Free of his weight, the blériot rose again, heading for the sea. Ian rolled to his belly and watched, breathing painfully. For a few seconds the flying beast straightened and flew sure toward the horizon. Then one wing dipped and sideslipped.
Ian watched with impotent horror while a gray shape separated from the body of the blériot, suspended an impossible few seconds clinging to a wing, and then as the creature tipped dangerously, sidewise fell, plunging feet first, arms outstretched, to the rocks below. The curve of Claire’s body as she fell seemed to have a control, an intent to it, as if she saw what was beneath her and was calculating how best to angle her limbs. Her silk scarf rippled up as the rest of her plummeted like Icarus. The blériot above her slipped sideways, descending as if it could scoop her out of the air.
Although he never took his eyes off her, Ian never remembered seeing the moment of impact, only that one instant she was falling and the next she was sprawled on the black wet boulders semisubmerged in the tide, legs trailing in the black water like a mermaid’s tail.
“Is the avion with the flock?”
Claire’s voice had graveled with the years, and although her English was sure as it was before, her accent was stronger. Maybe no one spoke English to her after he left. Her English was better than his French, so that’s what they spoke, during the day and during the night.
Ian glanced at Claire’s profile: all horizontal lines—sun-bleached wheaten hair pushed aside by the insistent breeze and squint lines carved at the corner of her eye as she stared at the flock she must have seen a hundred times. Since the accident the strong planes of her face had softened, and the skin of her neck was loose. Ian wondered if he would notice it as much had he not been a coward, if he had stayed as she had stayed.

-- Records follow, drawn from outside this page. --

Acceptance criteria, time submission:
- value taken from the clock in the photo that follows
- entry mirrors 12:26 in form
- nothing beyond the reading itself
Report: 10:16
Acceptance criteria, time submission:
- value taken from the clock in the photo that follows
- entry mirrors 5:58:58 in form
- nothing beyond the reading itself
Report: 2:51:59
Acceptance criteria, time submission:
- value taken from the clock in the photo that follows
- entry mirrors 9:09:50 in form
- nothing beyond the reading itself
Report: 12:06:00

He looked back at the flying beasts, peering beneath his palm, and yes, there in the middle, rooting with the rest, an avion. Its bat-wings arched over its fellows and it bore a double propeller, but it didn’t seem interested in contending with the éole male for dominance.
“The others don’t mind?” he asked.
“No. He’s been flying with them for years.”

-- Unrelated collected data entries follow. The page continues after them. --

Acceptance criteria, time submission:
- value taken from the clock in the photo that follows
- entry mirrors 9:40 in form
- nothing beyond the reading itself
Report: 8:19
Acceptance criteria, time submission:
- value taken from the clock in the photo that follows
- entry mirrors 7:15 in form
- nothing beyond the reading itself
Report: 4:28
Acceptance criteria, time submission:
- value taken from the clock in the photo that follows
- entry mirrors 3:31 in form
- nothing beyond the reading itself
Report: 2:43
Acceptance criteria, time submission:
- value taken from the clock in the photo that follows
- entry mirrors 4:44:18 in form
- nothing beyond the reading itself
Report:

“Perhaps he’s lonely.” Avions, never the most numerous of the flying beasts, were almost extinct in the wild.
“Perhaps.”
From that fall they thought she would die, and even the unsentimental Corps Aéronautique considered it cruel to take her away from her grandfather’s land and the flying beasts she loved. But she survived and healed, even if she healed crooked. She lived at the École Aéronautique as a patient and then a ground instructor, teaching boys like Eugène Plantard to fly and die and find glory on the shores of Europe and the sands of the Empty Quarter.
In a world of automobiles and great ships few had use for the flying beasts, and for a time the École was all but abandoned. There was Claire, and the skeleton staff, and a couple of private students. But war was looming and soon it would teem with trainee flyboys, and Corps staff, and flying beasts. Not caught and broke from the wild flocks but bred for war, as the Italians and Germans were breeding the taube beasts with their dovelike, agile wings to carry more and move faster.
The locals should be happy with the business the work of the Corps would bring. The mines were failing and fewer rich tourists came. The burgeoning war would be profitable, and no one had to think yet of the death from the sky that a race of flying beasts bred for war would bring.
Four years since he had fled her to Memphis, to Gazuul and farther south, where the flying beasts bred huge and wild and he caught and broke them for rich men, for the Corps Aéronautique, and for His Majesty’s Airborne Calvary. Craven, he had never come back until now.
He told himself it was because he didn’t want to see the woman he loved for her strength and her dexterity live crippled, but it was a lie. It was because most who fell as Claire had fallen died, and death was a gentle sleep. But Claire was living testimony to what could be done to the fragile construct of sinew, skin, and bone that made a human.